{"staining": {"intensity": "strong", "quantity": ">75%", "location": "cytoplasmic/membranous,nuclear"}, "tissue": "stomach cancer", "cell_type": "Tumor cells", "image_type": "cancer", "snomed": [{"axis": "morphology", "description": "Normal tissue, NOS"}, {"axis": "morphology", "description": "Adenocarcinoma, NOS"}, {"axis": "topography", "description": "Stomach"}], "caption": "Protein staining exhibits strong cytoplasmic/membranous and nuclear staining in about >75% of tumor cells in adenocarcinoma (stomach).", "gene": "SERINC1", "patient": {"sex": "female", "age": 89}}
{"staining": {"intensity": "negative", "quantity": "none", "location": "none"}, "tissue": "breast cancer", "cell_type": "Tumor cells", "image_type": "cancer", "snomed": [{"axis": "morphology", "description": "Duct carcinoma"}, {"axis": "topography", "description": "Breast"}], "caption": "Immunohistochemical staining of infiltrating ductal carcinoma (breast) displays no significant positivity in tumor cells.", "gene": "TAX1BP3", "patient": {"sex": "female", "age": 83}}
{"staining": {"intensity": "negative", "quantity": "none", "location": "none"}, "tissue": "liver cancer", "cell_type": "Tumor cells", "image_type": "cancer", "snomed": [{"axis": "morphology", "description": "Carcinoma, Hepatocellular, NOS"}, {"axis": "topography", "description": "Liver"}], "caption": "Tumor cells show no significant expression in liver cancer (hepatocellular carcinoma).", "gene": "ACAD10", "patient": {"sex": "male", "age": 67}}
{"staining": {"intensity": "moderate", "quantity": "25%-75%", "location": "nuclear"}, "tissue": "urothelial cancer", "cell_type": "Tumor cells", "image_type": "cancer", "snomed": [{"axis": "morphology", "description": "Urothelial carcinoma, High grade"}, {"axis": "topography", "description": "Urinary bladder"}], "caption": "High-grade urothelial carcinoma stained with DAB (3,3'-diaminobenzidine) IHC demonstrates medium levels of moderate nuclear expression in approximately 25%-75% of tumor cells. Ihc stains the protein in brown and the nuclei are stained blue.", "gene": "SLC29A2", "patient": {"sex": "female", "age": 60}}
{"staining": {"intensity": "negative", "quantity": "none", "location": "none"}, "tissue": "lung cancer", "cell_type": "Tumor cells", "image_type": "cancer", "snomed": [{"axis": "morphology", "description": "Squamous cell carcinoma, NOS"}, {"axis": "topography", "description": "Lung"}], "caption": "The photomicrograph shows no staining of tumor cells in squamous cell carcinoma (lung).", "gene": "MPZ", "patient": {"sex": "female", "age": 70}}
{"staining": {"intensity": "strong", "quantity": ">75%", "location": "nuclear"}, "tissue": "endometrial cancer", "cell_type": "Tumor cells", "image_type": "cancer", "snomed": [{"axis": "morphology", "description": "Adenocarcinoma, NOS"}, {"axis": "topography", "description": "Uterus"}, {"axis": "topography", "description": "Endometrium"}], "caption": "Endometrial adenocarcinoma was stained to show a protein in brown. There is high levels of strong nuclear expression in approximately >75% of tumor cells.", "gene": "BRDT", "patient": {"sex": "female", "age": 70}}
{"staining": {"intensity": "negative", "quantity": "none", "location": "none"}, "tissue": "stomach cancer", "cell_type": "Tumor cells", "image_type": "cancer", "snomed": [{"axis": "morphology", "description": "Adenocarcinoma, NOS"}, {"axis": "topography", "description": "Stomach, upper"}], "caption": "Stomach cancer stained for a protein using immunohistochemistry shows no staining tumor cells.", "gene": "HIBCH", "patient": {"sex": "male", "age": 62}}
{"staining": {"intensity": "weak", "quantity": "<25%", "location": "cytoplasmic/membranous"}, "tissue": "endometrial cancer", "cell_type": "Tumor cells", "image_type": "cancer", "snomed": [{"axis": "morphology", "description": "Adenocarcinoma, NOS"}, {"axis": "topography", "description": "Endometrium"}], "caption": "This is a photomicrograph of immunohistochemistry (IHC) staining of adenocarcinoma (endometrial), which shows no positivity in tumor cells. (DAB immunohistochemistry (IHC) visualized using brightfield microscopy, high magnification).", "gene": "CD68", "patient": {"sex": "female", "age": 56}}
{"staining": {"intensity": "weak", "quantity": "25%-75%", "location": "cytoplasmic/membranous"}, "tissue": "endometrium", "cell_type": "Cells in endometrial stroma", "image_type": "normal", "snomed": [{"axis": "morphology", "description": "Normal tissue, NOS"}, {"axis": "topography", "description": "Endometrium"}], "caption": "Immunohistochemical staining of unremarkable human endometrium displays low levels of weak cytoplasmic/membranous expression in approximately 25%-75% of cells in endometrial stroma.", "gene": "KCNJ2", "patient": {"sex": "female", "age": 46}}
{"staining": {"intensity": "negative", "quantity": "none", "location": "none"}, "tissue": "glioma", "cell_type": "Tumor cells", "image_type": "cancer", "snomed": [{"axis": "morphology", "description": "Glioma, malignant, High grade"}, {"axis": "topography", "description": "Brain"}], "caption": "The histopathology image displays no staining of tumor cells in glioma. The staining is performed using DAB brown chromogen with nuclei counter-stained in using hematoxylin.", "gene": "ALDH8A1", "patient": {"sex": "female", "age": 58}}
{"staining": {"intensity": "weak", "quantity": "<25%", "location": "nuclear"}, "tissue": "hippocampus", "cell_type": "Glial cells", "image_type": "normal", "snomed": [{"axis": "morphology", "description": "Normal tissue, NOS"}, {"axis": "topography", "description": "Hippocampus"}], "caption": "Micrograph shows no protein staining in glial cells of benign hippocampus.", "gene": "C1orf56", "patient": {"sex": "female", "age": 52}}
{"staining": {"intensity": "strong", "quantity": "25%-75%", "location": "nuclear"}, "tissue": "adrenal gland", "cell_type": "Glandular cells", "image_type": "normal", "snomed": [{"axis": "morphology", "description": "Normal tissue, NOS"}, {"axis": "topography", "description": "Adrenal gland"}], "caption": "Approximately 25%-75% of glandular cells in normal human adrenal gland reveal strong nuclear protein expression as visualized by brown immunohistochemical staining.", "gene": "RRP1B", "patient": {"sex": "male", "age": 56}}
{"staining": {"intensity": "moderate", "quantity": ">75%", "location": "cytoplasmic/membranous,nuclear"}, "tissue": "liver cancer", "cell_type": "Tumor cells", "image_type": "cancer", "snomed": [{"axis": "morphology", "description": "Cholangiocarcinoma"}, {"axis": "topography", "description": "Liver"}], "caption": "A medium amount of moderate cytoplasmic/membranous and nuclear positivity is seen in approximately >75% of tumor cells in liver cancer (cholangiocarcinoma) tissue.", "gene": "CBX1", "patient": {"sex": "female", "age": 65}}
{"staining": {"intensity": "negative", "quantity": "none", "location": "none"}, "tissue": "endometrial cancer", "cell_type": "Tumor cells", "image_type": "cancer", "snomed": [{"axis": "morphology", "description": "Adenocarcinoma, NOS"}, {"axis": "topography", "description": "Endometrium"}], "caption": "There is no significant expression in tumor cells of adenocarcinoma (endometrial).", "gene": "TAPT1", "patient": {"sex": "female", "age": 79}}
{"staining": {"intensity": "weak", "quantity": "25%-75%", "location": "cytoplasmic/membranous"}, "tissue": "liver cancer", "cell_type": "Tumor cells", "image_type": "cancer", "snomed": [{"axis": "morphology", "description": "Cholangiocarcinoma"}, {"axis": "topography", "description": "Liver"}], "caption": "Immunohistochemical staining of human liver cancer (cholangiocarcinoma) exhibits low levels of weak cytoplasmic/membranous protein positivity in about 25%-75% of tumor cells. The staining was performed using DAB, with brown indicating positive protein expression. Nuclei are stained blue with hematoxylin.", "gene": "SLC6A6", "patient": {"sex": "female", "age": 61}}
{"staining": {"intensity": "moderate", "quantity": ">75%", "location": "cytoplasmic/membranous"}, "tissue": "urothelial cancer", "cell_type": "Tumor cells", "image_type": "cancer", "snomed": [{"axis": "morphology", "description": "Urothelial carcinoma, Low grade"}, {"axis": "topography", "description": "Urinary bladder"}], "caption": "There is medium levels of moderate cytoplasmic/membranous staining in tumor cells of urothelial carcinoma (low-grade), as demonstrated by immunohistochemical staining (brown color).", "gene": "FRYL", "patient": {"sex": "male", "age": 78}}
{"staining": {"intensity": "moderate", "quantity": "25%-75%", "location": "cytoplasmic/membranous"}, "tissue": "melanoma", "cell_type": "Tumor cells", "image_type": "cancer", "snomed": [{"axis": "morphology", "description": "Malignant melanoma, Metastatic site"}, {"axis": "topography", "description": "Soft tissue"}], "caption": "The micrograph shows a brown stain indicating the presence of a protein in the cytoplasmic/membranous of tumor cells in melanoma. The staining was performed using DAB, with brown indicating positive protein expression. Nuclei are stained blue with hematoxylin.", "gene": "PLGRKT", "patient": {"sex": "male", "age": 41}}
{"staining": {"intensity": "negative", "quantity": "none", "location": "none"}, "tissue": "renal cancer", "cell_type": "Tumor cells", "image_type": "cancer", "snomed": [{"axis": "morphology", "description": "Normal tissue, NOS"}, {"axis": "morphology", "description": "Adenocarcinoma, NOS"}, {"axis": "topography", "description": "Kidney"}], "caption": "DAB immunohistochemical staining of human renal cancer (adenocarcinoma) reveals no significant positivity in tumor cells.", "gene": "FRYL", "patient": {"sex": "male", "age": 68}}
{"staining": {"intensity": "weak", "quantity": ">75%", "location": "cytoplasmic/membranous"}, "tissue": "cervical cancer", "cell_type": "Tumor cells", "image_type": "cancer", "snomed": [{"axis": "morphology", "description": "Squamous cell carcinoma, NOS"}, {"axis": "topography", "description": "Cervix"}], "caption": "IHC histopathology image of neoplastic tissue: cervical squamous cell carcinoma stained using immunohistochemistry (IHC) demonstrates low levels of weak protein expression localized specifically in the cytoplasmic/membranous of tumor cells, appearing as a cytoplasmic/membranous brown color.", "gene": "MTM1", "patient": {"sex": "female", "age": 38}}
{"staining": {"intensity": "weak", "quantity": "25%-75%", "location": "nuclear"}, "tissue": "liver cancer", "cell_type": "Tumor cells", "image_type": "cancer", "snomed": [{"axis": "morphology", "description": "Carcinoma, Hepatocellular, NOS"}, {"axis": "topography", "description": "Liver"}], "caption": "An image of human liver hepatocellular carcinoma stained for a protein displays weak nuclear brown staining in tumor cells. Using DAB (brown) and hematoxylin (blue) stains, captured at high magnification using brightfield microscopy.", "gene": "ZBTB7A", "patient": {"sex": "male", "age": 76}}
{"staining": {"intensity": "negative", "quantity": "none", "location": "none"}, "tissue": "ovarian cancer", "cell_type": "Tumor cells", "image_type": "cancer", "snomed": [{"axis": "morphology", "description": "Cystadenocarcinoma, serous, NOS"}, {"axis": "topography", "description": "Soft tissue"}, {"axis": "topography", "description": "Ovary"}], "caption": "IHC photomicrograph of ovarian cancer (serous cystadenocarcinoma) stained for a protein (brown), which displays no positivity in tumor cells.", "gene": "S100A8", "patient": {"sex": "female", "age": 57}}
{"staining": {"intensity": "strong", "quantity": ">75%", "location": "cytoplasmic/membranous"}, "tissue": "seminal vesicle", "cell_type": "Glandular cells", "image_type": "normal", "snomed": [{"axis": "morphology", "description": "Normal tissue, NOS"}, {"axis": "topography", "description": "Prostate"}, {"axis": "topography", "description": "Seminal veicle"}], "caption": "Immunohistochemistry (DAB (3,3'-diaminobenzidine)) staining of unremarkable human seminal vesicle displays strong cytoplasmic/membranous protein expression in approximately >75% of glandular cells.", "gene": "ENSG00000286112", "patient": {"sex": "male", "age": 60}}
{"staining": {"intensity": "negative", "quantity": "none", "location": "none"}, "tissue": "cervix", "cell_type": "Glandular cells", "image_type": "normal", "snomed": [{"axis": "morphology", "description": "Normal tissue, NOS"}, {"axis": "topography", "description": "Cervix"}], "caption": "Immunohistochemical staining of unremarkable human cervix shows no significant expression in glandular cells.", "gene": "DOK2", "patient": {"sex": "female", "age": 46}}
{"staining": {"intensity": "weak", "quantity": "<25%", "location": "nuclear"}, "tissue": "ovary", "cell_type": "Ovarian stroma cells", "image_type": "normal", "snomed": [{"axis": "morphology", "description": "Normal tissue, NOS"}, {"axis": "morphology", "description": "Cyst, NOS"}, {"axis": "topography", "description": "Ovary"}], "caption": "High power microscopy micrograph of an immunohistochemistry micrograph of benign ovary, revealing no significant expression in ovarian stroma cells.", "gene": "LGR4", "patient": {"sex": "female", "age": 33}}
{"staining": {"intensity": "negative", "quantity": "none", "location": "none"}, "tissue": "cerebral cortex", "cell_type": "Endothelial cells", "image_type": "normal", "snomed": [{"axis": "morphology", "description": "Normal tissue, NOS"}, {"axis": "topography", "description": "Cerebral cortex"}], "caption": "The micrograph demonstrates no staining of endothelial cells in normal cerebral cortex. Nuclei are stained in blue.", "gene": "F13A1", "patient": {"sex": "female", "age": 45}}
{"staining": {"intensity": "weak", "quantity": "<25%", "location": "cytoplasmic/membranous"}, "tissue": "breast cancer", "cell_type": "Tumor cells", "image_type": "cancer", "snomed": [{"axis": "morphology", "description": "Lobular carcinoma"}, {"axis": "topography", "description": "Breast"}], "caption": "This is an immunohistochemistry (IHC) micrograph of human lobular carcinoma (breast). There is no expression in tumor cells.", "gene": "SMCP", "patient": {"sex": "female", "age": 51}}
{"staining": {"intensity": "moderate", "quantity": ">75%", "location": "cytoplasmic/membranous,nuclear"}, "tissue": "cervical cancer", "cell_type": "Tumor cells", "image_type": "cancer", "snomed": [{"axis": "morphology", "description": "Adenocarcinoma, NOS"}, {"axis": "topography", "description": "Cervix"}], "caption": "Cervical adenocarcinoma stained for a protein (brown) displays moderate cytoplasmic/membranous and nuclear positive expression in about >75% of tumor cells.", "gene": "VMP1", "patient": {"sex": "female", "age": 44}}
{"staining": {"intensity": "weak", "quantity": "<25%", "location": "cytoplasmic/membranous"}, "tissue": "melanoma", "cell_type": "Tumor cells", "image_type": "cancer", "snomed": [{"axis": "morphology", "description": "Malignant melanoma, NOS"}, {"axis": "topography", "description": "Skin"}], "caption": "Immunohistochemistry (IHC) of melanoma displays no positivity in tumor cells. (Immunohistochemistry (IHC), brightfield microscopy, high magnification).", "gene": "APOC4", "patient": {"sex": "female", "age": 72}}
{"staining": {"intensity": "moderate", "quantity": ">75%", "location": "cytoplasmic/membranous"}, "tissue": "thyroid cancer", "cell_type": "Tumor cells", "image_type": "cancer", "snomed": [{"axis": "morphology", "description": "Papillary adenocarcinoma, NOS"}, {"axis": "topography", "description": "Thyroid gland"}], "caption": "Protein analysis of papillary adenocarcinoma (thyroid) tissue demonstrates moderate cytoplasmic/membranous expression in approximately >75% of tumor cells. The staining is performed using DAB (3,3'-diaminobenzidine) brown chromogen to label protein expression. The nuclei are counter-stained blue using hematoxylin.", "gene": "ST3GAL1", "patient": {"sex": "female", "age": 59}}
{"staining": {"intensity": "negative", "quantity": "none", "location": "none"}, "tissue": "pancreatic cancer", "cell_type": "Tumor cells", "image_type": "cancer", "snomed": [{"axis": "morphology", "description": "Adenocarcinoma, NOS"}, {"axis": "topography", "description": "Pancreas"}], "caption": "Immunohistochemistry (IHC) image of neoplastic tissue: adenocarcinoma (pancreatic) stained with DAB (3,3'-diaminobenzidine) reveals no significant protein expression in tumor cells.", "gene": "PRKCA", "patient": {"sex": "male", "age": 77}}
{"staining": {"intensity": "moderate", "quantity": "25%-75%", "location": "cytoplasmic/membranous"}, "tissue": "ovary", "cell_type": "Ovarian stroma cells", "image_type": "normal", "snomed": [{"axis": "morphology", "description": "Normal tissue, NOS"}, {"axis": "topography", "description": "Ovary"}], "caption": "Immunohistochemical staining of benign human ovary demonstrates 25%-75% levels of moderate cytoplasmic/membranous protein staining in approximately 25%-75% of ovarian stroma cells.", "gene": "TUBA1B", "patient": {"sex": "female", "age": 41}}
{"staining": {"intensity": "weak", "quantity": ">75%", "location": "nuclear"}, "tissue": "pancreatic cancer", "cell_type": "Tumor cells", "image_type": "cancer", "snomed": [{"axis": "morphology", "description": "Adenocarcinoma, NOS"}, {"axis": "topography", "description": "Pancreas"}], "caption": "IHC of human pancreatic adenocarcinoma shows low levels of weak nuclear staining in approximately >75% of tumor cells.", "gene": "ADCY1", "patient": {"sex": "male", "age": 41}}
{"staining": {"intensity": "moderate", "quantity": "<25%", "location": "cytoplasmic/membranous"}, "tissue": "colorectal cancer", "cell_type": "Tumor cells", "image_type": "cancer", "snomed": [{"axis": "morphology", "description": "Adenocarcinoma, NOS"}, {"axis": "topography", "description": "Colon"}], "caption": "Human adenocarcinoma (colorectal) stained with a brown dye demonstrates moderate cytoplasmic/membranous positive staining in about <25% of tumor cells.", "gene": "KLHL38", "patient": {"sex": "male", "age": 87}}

────────────────────────────────────────

* [Instructions for the task]: From the line holding "histopathology image displays" to the line holding "medium amount of", inclusive, restate each line above exactly as written.

* [Solution to the problem]:
{"staining": {"intensity": "negative", "quantity": "none", "location": "none"}, "tissue": "glioma", "cell_type": "Tumor cells", "image_type": "cancer", "snomed": [{"axis": "morphology", "description": "Glioma, malignant, High grade"}, {"axis": "topography", "description": "Brain"}], "caption": "The histopathology image displays no staining of tumor cells in glioma. The staining is performed using DAB brown chromogen with nuclei counter-stained in using hematoxylin.", "gene": "ALDH8A1", "patient": {"sex": "female", "age": 58}}
{"staining": {"intensity": "weak", "quantity": "<25%", "location": "nuclear"}, "tissue": "hippocampus", "cell_type": "Glial cells", "image_type": "normal", "snomed": [{"axis": "morphology", "description": "Normal tissue, NOS"}, {"axis": "topography", "description": "Hippocampus"}], "caption": "Micrograph shows no protein staining in glial cells of benign hippocampus.", "gene": "C1orf56", "patient": {"sex": "female", "age": 52}}
{"staining": {"intensity": "strong", "quantity": "25%-75%", "location": "nuclear"}, "tissue": "adrenal gland", "cell_type": "Glandular cells", "image_type": "normal", "snomed": [{"axis": "morphology", "description": "Normal tissue, NOS"}, {"axis": "topography", "description": "Adrenal gland"}], "caption": "Approximately 25%-75% of glandular cells in normal human adrenal gland reveal strong nuclear protein expression as visualized by brown immunohistochemical staining.", "gene": "RRP1B", "patient": {"sex": "male", "age": 56}}
{"staining": {"intensity": "moderate", "quantity": ">75%", "location": "cytoplasmic/membranous,nuclear"}, "tissue": "liver cancer", "cell_type": "Tumor cells", "image_type": "cancer", "snomed": [{"axis": "morphology", "description": "Cholangiocarcinoma"}, {"axis": "topography", "description": "Liver"}], "caption": "A medium amount of moderate cytoplasmic/membranous and nuclear positivity is seen in approximately >75% of tumor cells in liver cancer (cholangiocarcinoma) tissue.", "gene": "CBX1", "patient": {"sex": "female", "age": 65}}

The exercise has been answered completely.